Mit einem Pinselstrich beginnt die Umsetzung der Abriegelung. Am Morgen des 13. Juni werden Stacheldrahtrollen ausgelegt, und die Grenze wird endgültig dichtgemacht. An der Grenze stehen Soldaten und Bereitschaftspolizisten der DDR mit steinerner Miene, die niemand mehr durchlassen und zugleich keine Erklärungen abgeben.

Arbeiter mauern die ersten Steinblöcke der Berliner Mauer.

dapd

Rasche Umsetzung: Knapp nach der Abriegelung von Ostberlin begann der Mauerbau

„Sperrwand eines Konzentrationslagers“

Trotz des Entsetzens der Bonner Regierung wie des West-Berliner Senats über die mitten in der Stadt aufgezogene „Sperrwand eines Konzentrationslagers“ (so der damalige Regierende Bürgermeister Willy Brandt) unternahmen die Westmächte keine Schritte, um dem Mauerbau Einhalt zu gebieten.

Wegen Berlin wollte man schließlich keinen Atomkrieg zwischen den USA und der Sowjetunion riskieren.

Der SPD-Politiker Brandt führte seine spätere, gegenüber den kommunistischen Ländern versöhnliche „Ostpolitik“ als Bundeskanzler der BRD (1969 - 1974) auf seine damaligen Eindrücke vom Vorgehen der Westmächte zurück.

„Antifaschistischer Schutzwall“

Obwohl die Mauer nach Darstellung der DDR-Propaganda als „antifaschistischer Schutzwall“ dienen sollte, stellte bereits ihre Konstruktion klar, dass sie in Wahrheit die eigene Bevölkerung am Verlassen des Landes hindern sollte. Hinter dem Begriff „Berliner Mauer“ versteckte sich in Wahrheit eine komplexe Sicherheitsanlage, die im Laufe der Jahre zunehmend erweitert und ausgebaut wurde.
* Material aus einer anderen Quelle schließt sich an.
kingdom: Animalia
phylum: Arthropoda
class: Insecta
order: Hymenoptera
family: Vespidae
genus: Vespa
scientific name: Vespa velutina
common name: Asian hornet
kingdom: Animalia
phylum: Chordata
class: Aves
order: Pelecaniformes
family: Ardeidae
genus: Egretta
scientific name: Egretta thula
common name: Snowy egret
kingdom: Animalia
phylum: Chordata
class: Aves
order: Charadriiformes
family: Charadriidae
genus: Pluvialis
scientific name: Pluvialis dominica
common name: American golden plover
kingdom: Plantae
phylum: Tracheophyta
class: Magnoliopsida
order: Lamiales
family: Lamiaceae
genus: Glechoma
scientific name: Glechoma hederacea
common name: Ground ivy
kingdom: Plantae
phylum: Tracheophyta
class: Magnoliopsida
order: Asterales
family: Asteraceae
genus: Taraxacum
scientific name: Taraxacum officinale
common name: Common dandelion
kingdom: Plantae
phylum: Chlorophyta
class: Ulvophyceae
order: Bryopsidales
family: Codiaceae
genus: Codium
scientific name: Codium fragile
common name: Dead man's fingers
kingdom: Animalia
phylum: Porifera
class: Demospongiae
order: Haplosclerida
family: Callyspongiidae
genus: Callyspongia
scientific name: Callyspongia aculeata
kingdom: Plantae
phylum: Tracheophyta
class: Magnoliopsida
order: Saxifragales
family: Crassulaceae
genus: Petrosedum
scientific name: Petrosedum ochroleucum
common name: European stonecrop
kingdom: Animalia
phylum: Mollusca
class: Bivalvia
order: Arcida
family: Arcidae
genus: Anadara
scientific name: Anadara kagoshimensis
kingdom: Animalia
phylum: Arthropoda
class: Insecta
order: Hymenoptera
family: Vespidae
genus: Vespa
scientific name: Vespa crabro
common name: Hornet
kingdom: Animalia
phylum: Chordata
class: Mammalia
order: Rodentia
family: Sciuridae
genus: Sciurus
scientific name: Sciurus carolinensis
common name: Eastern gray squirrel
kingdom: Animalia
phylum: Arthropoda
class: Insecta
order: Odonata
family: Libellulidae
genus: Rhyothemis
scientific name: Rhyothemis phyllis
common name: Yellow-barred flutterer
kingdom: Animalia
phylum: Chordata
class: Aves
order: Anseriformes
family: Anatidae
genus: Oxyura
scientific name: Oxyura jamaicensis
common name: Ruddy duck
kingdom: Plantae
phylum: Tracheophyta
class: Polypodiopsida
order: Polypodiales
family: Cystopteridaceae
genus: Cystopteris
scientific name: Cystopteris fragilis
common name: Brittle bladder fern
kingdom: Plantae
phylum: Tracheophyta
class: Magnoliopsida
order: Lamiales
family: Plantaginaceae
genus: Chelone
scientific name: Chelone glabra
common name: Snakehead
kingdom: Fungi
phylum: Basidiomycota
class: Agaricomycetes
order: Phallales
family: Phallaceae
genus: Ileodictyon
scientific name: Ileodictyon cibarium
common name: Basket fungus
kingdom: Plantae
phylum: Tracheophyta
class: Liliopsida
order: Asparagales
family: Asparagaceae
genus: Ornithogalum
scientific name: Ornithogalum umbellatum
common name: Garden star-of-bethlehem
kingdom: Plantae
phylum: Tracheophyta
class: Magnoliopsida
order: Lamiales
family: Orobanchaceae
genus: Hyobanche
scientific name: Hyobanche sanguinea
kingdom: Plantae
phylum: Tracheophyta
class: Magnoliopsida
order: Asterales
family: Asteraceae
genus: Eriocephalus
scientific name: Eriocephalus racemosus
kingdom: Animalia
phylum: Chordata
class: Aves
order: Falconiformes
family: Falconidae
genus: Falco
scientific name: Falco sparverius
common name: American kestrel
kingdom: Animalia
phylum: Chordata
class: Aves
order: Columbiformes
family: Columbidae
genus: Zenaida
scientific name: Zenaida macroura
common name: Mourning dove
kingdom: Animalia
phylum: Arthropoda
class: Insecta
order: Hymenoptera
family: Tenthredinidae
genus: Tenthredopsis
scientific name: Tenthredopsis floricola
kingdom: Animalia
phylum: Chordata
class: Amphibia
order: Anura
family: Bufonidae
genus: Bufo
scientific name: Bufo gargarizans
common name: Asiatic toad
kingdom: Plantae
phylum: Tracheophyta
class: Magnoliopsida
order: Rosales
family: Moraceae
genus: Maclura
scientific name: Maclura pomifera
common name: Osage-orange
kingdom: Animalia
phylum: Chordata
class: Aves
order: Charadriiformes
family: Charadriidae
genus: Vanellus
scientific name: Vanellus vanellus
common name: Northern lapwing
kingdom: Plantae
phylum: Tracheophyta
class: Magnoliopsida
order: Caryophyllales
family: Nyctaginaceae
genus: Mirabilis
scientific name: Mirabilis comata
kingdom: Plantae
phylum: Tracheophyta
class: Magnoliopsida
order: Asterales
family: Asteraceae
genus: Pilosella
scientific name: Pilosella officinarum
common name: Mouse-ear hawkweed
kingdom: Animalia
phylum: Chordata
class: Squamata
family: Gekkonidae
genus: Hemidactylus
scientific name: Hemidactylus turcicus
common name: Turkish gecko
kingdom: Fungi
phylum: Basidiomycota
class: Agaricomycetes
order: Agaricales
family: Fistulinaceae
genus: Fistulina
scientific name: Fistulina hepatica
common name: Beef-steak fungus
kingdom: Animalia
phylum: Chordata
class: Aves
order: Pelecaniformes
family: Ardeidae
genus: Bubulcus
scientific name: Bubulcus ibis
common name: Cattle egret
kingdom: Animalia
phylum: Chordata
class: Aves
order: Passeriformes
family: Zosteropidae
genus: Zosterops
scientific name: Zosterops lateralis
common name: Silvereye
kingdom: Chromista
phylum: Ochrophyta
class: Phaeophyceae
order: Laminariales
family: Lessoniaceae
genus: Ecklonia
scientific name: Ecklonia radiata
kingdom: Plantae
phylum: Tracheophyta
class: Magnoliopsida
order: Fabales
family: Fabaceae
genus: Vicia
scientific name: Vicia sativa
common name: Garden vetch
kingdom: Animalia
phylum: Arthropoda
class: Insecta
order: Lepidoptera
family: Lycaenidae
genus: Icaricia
An den meisten Stellen handelte es sich in der 1975 errichteten endgültigen Form um einen doppelten Mauer- oder Stacheldrahtzug, in dessen Zwischenraum sich Bewachungstürme, Alarmdrähte, Beleuchtungsanlagen, ein Graben gegen Überquerungsversuche per Pkw und Hundelaufanlagen verbargen.

Die Toten an der innerdeutschen Grenze

Trotz dieses fast unüberwindlichen Hindernisses versuchten es in den knapp 30 Jahren des Bestehens der Mauer rund 5.000 Menschen, auf die andere Seite zu gelangen.

Etwa 100 bis 200 (die Zahlenangaben variieren stark) starben dabei. Als erster Mensch, der an der Berliner Mauer erschossen wurde, gilt der am 24. August 1961 getötete 24-jährige Günter Litfin, als letztes Todesopfer der in der Nacht vom 5. auf 6. Februar 1989 erschossene 20-jährige Chris Gueffroy.

1989: Das rasche Aus für die Mauer

Das Ende der Berliner Mauer kam dann genauso schnell wie ihre Errichtung: Ende 1989 beschloss die DDR-Führung unter dem Eindruck der Massenflucht ausreisewilliger Ostdeutscher über Ungarn und die westdeutsche Botschaft in Prag in den Westen sowie der zunehmenden regierungskritischen Großdemonstrationen im Land eine Ausreisemöglichkeit für DDR-Bürger ohne besondere Formalitäten.

Als das Politbüromitglied Günter Schabowski die Regelung am 9. November 1989 in einer internationalen Pressekonferenz vorstellte, sagte der über eine eigentlich geplante Sperrfrist uninformierte Funktionär, diese trete „sofort, unverzüglich“ in Kraft.

In der darauffolgenden Nacht begannen DDR-Bürger, massenweise die Grenzübergänge nach Westberlin zu belagern, was schließlich zur Öffnung der Grenze durch die verunsicherten und von der geltenden Regelung noch nicht ausreichend informierten Grenztruppen führte. Die Bilder der auf der Mauer feiernden und jubelnden Menschen gingen um die Welt. Nur wenig später war die Berliner Mauer als Bauwerk Geschichte. In den Köpfen lebte die Mauer noch länger fort.